→ What needs to be done:
Take the lines below from the one with "obveščamo vse naše člane in podpornike" through the one with "banner accetti implicitamente" and retype them exactly. Include nothing else, and no pictures.

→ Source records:
================

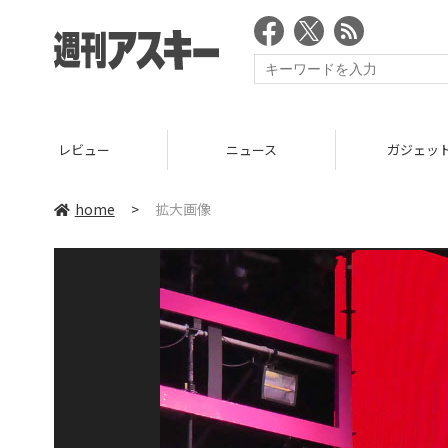
レビュー
ニュース
ガジェッ
home
>
拡大画像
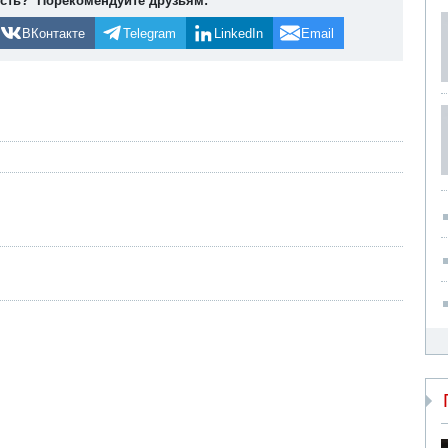
ость? Порекомендуйте друзьям:
ВКонтакте
Telegram
LinkedIn
Email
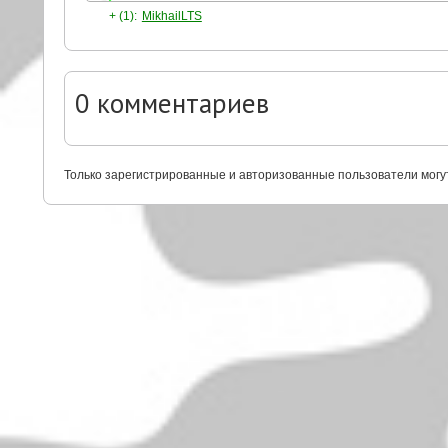
+ (1):
MikhailLTS
0
комментариев
Только зарегистрированные и авторизованные пользователи могу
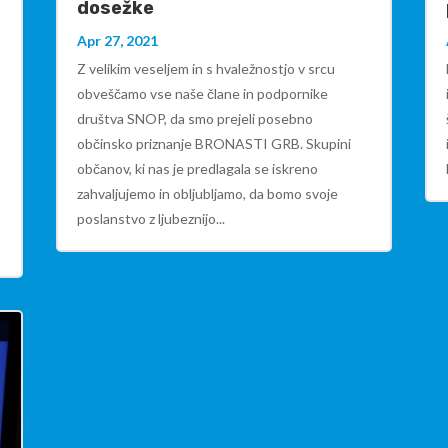
dosežke
Apr 27, 2021
Z velikim veseljem in s hvaležnostjo v srcu
obveščamo vse naše člane in podpornike
društva SNOP, da smo prejeli posebno
občinsko priznanje BRONASTI GRB. Skupini
občanov, ki nas je predlagala se iskreno
zahvaljujemo in obljubljamo, da bomo svoje
poslanstvo z ljubeznijo...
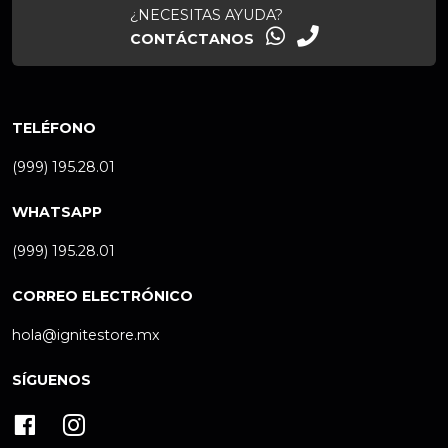
¿NECESITAS AYUDA?
CONTÁCTANOS
TELÉFONO
(999) 195.28.01
WHATSAPP
(999) 195.28.01
CORREO ELECTRÓNICO
hola@ignitestore.mx
SÍGUENOS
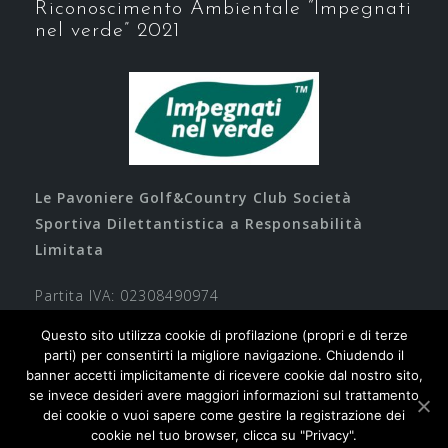
Riconoscimento Ambientale “Impegnati
nel verde” 2021
Le Pavoniere Golf&Country Club Società
Sportiva Dilettantistica a Responsabilità
Limitata
Partita IVA: 02308490974
Questo sito utilizza cookie di profilazione (propri e di terze
parti) per consentirti la migliore navigazione. Chiudendo il
banner accetti implicitamente di ricevere cookie dal nostro sito,
se invece desideri avere maggiori informazioni sul trattamento
dei cookie o vuoi sapere come gestire la registrazione dei
cookie nel tuo browser, clicca su "Privacy".
Contatti
Privacy
Cookie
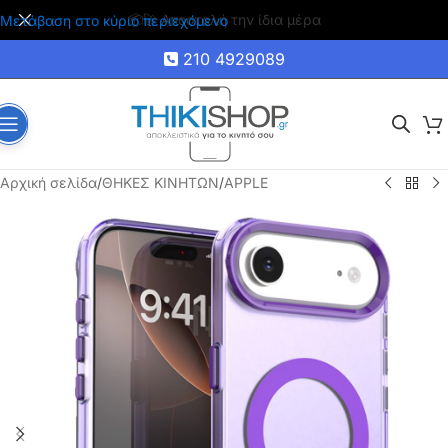
🚚 Δωρεάν μεταφορικά για αγορές άνω των 35€
Μετάβαση στο κύριο περιεχόμενο
210 4929089
Αρχική σελίδα
/
ΘΗΚΕΣ ΚΙΝΗΤΩΝ
/
APPLE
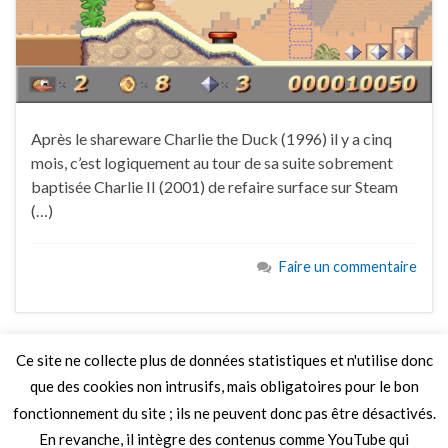
Après le shareware Charlie the Duck (1996) il y a cinq
mois, c’est logiquement au tour de sa suite sobrement
baptisée Charlie II (2001) de refaire surface sur Steam
(…)
Faire un commentaire
Ce site ne collecte plus de données statistiques et n'utilise donc
que des cookies non intrusifs, mais obligatoires pour le bon
LIRE PLUS
fonctionnement du site ; ils ne peuvent donc pas être désactivés.
En revanche, il intègre des contenus comme YouTube qui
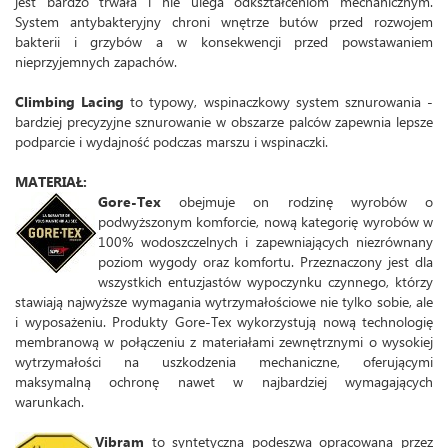
jest bardzo trwała i nie ulega odkształceniom mechanicznym.
System antybakteryjny chroni wnętrze butów przed rozwojem
bakterii i grzybów a w konsekwencji przed powstawaniem
nieprzyjemnych zapachów.
Climbing Lacing
to typowy, wspinaczkowy system sznurowania -
bardziej precyzyjne sznurowanie w obszarze palców zapewnia lepsze
podparcie i wydajność podczas marszu i wspinaczki.
MATERIAŁ:
Gore-Tex
obejmuje on rodzinę wyrobów o
podwyższonym komforcie, nową kategorię wyrobów w
100% wodoszczelnych i zapewniających niezrównany
poziom wygody oraz komfortu. Przeznaczony jest dla
wszystkich entuzjastów wypoczynku czynnego, którzy
stawiają najwyższe wymagania wytrzymałościowe nie tylko sobie, ale
i wyposażeniu. Produkty Gore-Tex wykorzystują nową technologię
membranową w połączeniu z materiałami zewnętrznymi o wysokiej
wytrzymałości na uszkodzenia mechaniczne, oferującymi
maksymalną ochronę nawet w najbardziej wymagających
warunkach.
Vibram
to syntetyczna podeszwa opracowana przez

================

→ Expected answer:
obveščamo vse naše člane in podpornike
društva SNOP, da smo prejeli posebno
občinsko priznanje BRONASTI GRB. Skupini
občanov, ki nas je predlagala se iskreno
zahvaljujemo in obljubljamo, da bomo svoje
poslanstvo z ljubeznijo...
¿NECESITAS AYUDA?
CONTÁCTANOS
TELÉFONO
(999) 195.28.01
WHATSAPP
(999) 195.28.01
CORREO ELECTRÓNICO
hola@ignitestore.mx
SÍGUENOS
Riconoscimento Ambientale “Impegnati
nel verde” 2021
Le Pavoniere Golf&Country Club Società
Sportiva Dilettantistica a Responsabilità
Limitata
Partita IVA: 02308490974
Questo sito utilizza cookie di profilazione (propri e di terze
parti) per consentirti la migliore navigazione. Chiudendo il
banner accetti implicitamente di ricevere cookie dal nostro sito,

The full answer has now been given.